# Shears



## shy sheep (Jun 2, 2013)

What brand of shears do you recommend for my sheep? The are Suffolk/Hampshire cross and have thick wool. Suggestions?


----------



## Kellykidz (Jun 2, 2013)

shy sheep said:
			
		

> What brand of shears do you recommend for my sheep? The are Suffolk/Hampshire cross and have thick wool. Suggestions?


I was trying to find out this information too.  We used the shearers we got from my son's FFA teacher but they either have a dull blade or who knows.  Then we went to the local store and bought Oster A5 Golden with the larger blade and got the FFA sheep done but on the Shetland and Shetland crosses we can't get it to go.  I will post pictures of our attempts IF I get over my embarrassment.


----------



## Roving Jacobs (Jun 2, 2013)

I have the premier shears and I really like them.
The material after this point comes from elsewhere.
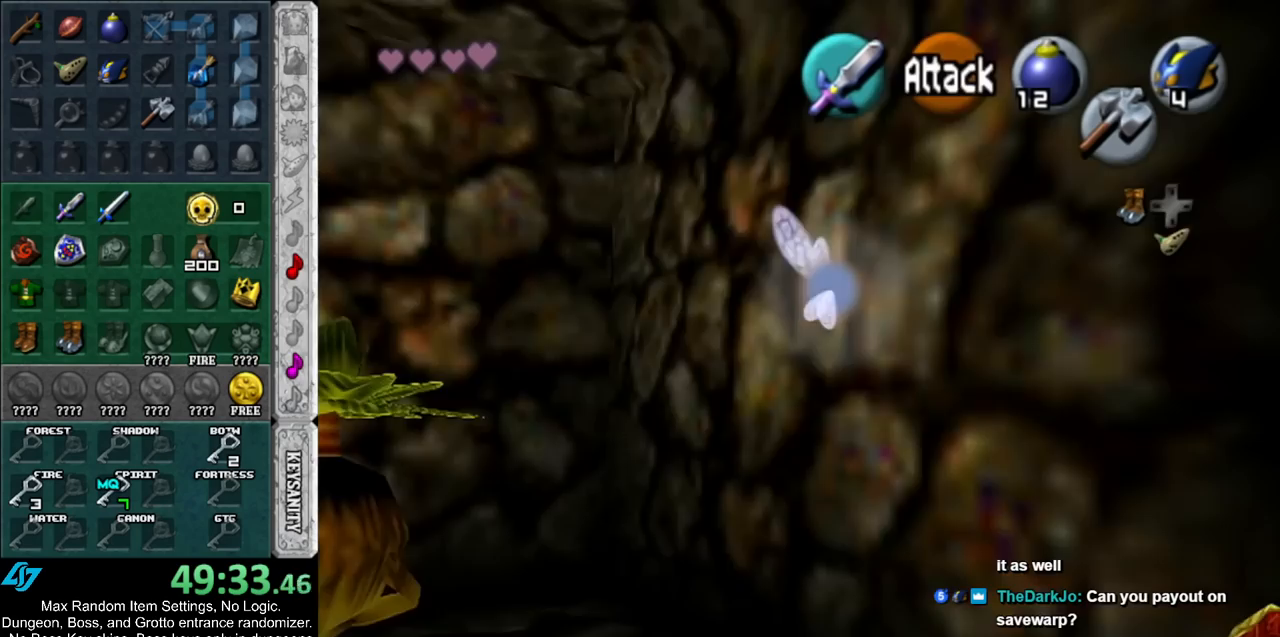
{"buttons": [], "left_stick": "up-left", "right_stick": "center", "events": [[17, "L1", "up"], [367, "left_stick", "up-left"]]}
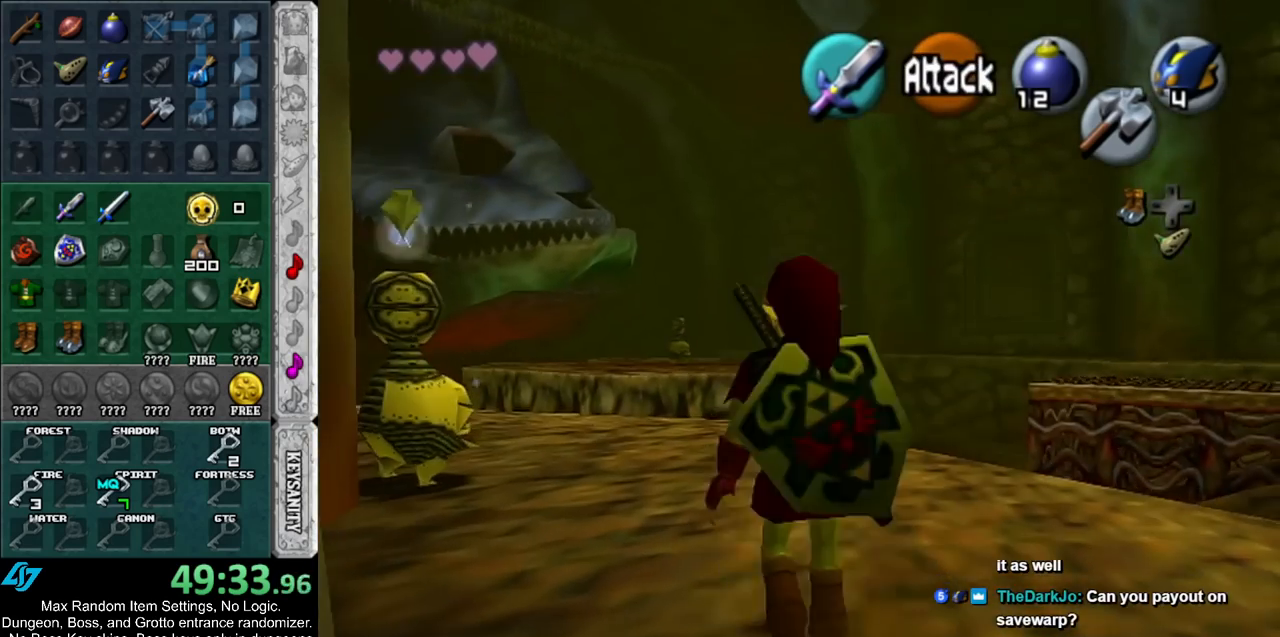
{"buttons": [], "left_stick": "up", "right_stick": "center", "events": [[17, "A", "down"], [200, "A", "up"], [333, "left_stick", "up"]]}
They're light and fit well into my small hands but powerful enough to do a small flock a day. I've done a bunch of different types of sheep from fine wools to suffolks and it handled all of them with ease. The trick is learning to adjust the tension right and keeping the cutter SHARP. If you have a metal cutter you need to switch it out every couple of sheep or at least wash the grease off with hot water if you aren't a pro at shearing and able to do it quickly. I vastly prefer the ceramic cutter and that can do dozens of sheep before needing to be changed and doesn't get hot.

Kellykidz, I'm guessing you either need a new comb or cutter to do the shetlands or the tension isn't quite right. If the equipment is dull it just pulls the wool and isn't any fun for anyone.


----------